Сидор тоже открыл свою клетку. Долго ждать не пришлось: индюков отдал сразу какой-то толстопузой женщине. А петуха никак не сторгует, хоть назад вези. И жаль его стало: пел-то как славно, Сидор, бывало, никогда не проспит, а Мокрина по этому петуху домашние ходики ставила. Да и смирный такой — из Мокрининых рук ел. А теперь вроде меньше сделался — то ли индюки его в клетке помяли, то ли так только казалось. Насыпал ему Сидор крошек, а он еще дальше в угол забился — обиделся или, может, загрустил, что продают неведомо кому. Люди один за другим подходят, спрашивают цену, суют пальцы за проволоку, ощупывают петуха — одни хвалят, другие вскрикивают, если он клюнет их в руку, а Сидор не уступает, держит цену, и наконец петух — а был он не связан — рванулся из его корявых рук и, суматошно крича, бешено захлопал крыльями. Сначала он бежал вдоль реки, но дальше был крутой обрыв, и петух взлетел на кручу. За ним погнались, улюлюкали, свистели, но беглец — только гребень сверкнул — нырнул в густое болотное сено. А там деревья, кустарник — поминай как звали.
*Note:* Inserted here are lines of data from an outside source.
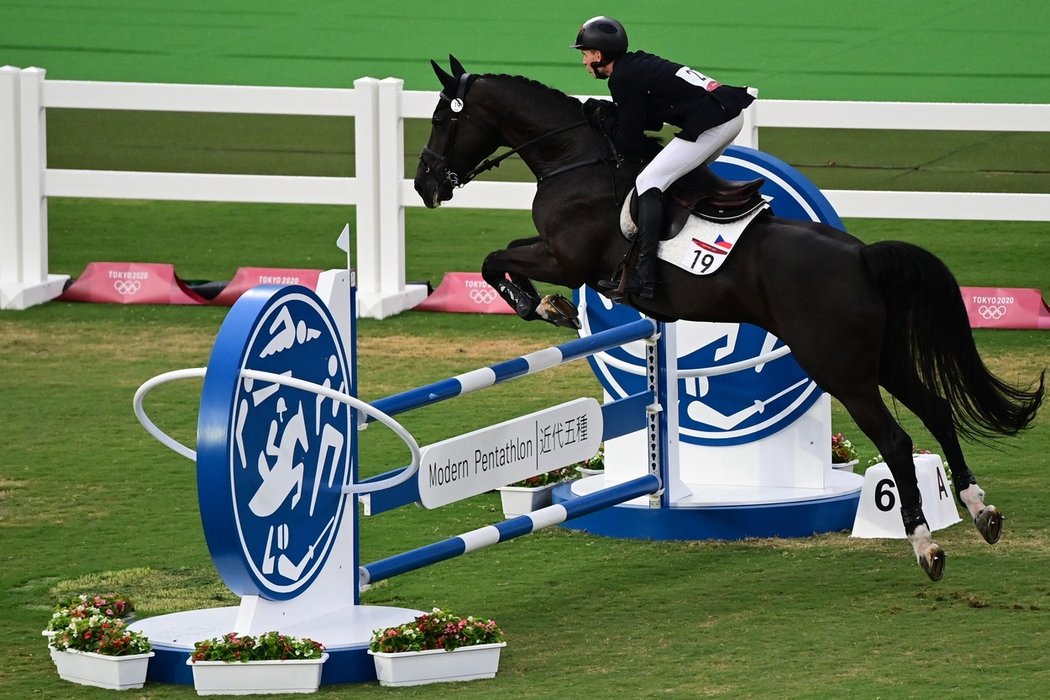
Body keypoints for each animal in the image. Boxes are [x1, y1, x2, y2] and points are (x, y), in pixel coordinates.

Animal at [411, 56, 1041, 579]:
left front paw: (541, 304)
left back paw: (925, 545)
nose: (424, 185)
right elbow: (502, 256)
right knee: (935, 411)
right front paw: (550, 305)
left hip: (840, 369)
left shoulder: (566, 257)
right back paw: (981, 512)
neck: (575, 159)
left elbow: (496, 260)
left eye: (443, 118)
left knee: (896, 438)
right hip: (878, 359)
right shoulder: (556, 253)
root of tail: (861, 256)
Сидор за ним не погнался. Стоял в лодке обескураженный, чуть не плача от обиды.
Рыбаки рассказывали и на второй и на третий день: дескать, на Складном острове где-то в кустарнике до рассвета поет петух — должно быть, домашний. Не пошел за ним Охмала: остров этот — сплошная трясина, кишит змеями, да к тому же будет побольше, чем Мокловоды со всеми хуторами, — разве выдюжишь его обойти.
Много воды утекло с тех пор, случай этот забылся, как вдруг однажды еще до рассвета Сидору почудилось знакомое кукареканье — та же октава и так же протяжно, как выводил сбежавший петух. Сидор тихонько встал, вышел из хаты. Миновал собачью будку, постоял, прислушиваясь. Тишина, время после полуночи, ничего не видно. Он поглядывал на звезды — в небе было светлее, чем на земле. Крадучись пересек огород — с той стороны донеслось кукареканье. Звонко трещал бурьян, и Сидор при каждом шаге невольно вздрагивал, как от холода. Останавливался, слушал, шел дальше, и опять раздавался треск. Он опять останавливался, чтобы привыкнуть к темноте. И внезапно вверху что-то гаркнуло, захлопало. Сидор вздрогнул как громом пораженный и, задрав голову, замер. Перед ним стояла груша — та, что растет над глинищем, — а на ней в ветвях елозил черный клубок.
Страшно было окликать его, но Охмала все-таки подал голос — и раз и второй. Ходил вокруг дикой груши, приглядывался, манил рукой, звал, не веря в реальность того непонятного, что надвигалось на него. Стоило ему проговорить ласково «тютю-тютю» или «Петя-Петя», как все его существо пронизывал страх, руки и ноги холодели, немели. И рубаха враз стала тесной, словно села после стирки. Обрывки каких-то странных мыслей проносились в голове, и Сидор наконец понял: ему стыдно уверять петуха в своей искренности и доброте после того торга на причале. Черный клубок, висящий меж ветвей, лишил его языка, ясной мысли, глумился над ним, поминутно меняя свой вид: то сжимался, делался совсем незаметным, то рос на глазах, наливался голубым, зеленым, красным, как пламя, пока не приобрел человеческий облик. Сидор, испугавшись самого себя и этого видения, отшатнулся от груши и почти побежал к хате, сопровождаемый выстрелами трескучего бурьяна.